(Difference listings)
-- Opening Marker --
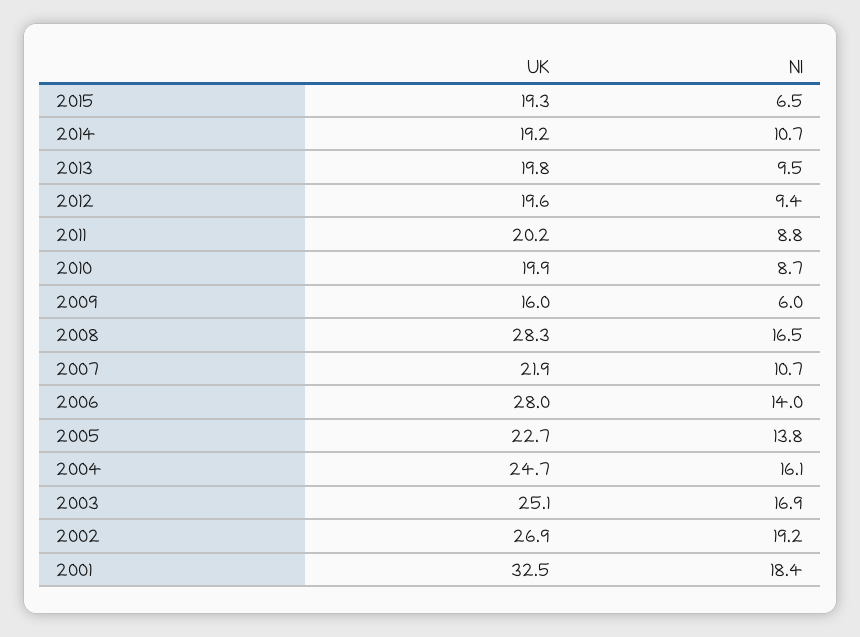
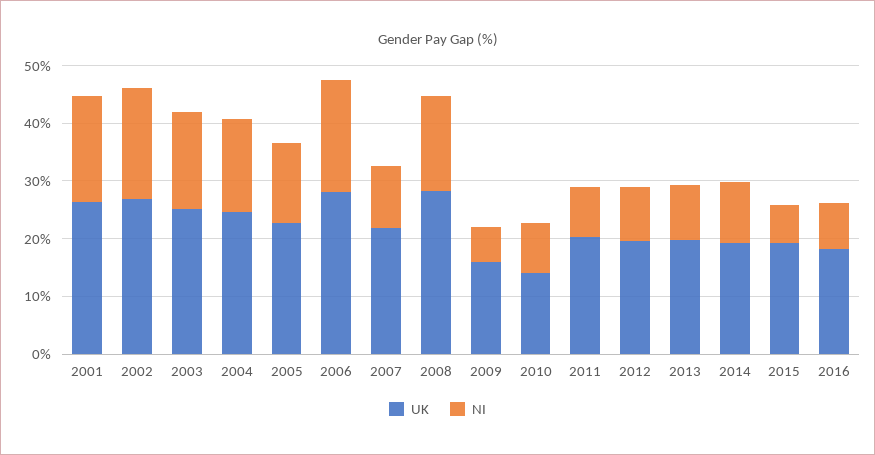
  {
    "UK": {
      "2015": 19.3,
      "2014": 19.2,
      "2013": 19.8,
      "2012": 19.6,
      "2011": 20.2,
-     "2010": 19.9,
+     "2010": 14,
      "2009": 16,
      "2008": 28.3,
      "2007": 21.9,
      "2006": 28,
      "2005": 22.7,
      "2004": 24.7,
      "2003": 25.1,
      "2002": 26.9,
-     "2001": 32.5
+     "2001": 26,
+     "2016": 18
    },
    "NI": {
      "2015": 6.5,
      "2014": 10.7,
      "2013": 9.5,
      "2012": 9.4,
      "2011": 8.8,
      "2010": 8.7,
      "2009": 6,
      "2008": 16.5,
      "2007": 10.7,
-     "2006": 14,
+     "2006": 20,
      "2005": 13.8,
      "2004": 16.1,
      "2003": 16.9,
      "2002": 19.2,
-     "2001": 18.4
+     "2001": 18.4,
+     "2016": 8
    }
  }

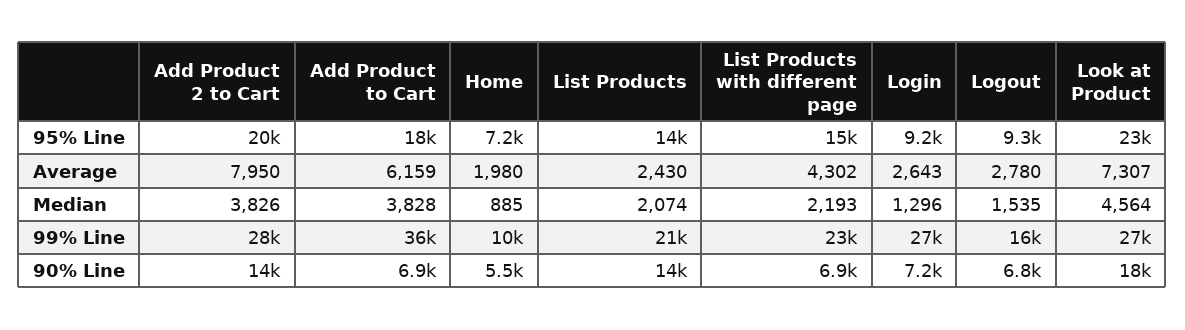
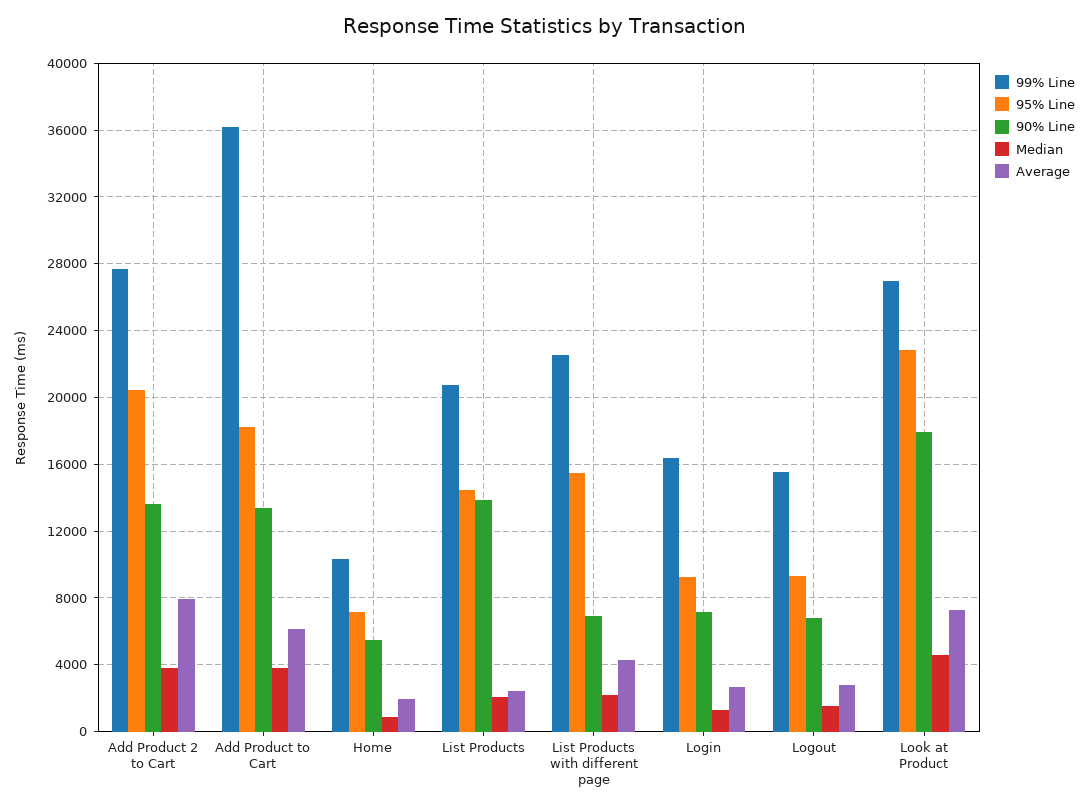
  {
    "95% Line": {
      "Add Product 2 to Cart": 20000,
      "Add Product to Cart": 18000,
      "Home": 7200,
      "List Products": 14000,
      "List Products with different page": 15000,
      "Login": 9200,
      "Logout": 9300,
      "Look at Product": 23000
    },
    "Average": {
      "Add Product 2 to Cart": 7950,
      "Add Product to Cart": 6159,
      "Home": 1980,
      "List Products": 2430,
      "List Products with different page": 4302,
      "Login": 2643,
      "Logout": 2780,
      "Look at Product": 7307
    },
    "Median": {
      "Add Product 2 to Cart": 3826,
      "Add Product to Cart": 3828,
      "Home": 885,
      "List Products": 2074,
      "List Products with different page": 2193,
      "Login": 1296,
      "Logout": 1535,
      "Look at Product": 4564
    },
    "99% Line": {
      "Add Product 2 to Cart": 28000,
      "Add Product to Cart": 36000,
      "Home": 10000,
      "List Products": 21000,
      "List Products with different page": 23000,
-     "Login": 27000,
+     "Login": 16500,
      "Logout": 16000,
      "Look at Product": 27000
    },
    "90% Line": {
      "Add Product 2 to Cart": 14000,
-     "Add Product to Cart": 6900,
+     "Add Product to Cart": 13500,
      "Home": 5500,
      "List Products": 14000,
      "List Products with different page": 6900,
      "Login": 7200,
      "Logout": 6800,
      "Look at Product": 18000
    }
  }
-- Closing Marker --
-- Opening Marker --
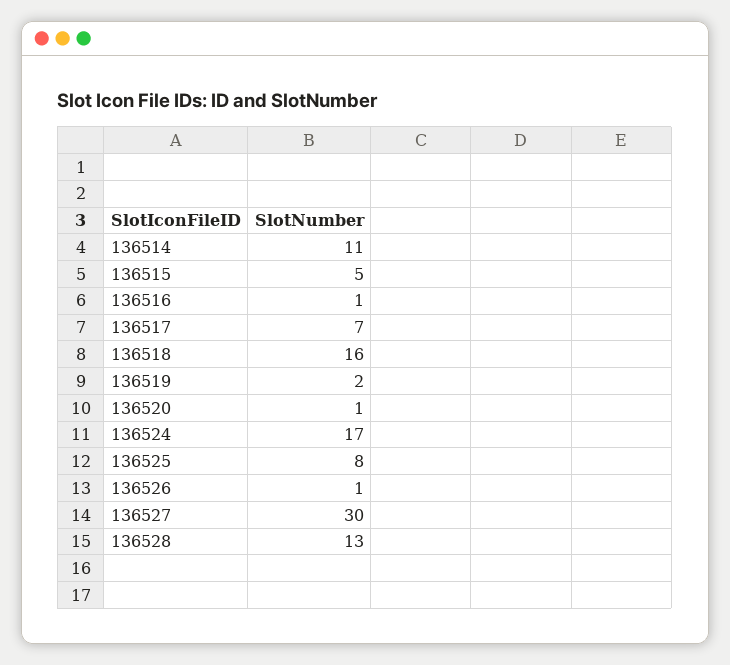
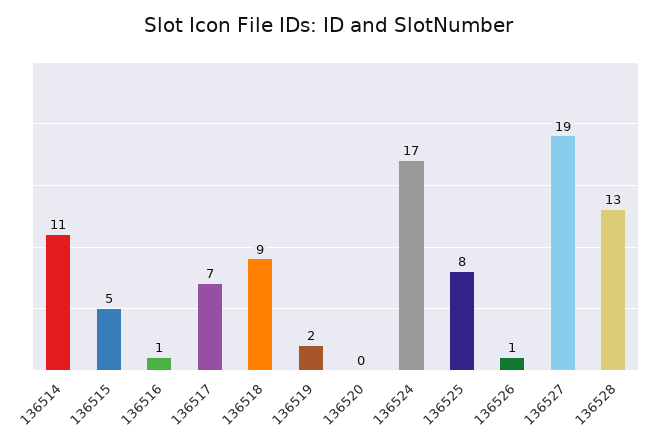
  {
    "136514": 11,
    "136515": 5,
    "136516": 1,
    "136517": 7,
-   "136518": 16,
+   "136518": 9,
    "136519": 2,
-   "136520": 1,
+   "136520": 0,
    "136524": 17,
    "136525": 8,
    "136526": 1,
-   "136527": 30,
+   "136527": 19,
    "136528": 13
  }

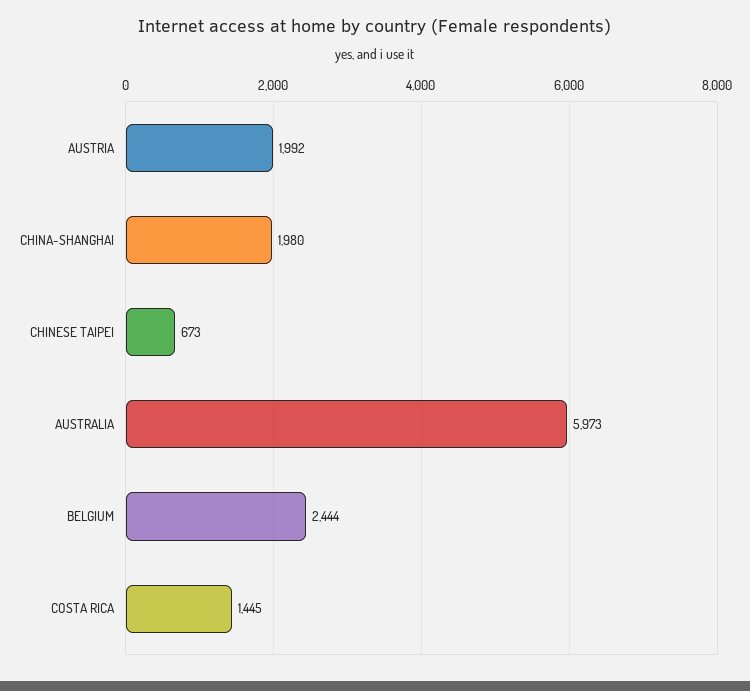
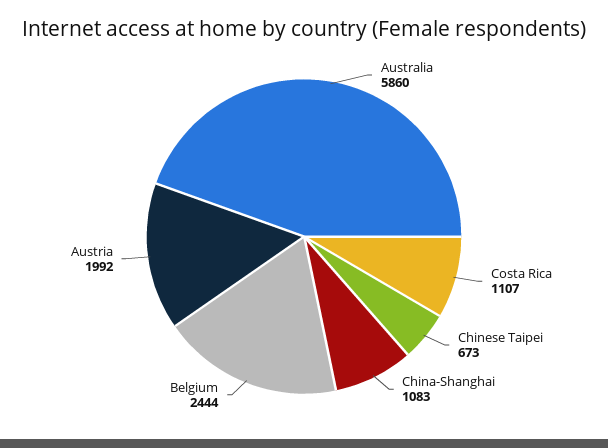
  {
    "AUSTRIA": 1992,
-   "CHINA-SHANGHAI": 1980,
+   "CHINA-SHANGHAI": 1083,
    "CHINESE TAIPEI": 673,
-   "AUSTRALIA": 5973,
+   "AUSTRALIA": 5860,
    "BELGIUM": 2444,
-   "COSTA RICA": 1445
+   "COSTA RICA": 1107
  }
-- Closing Marker --
- [Job]: Show every line from the entries above in which "Logout" appears.

- [Answer space]:
      "Logout": 9300,
      "Logout": 2780,
      "Logout": 1535,
      "Logout": 16000,
      "Logout": 6800,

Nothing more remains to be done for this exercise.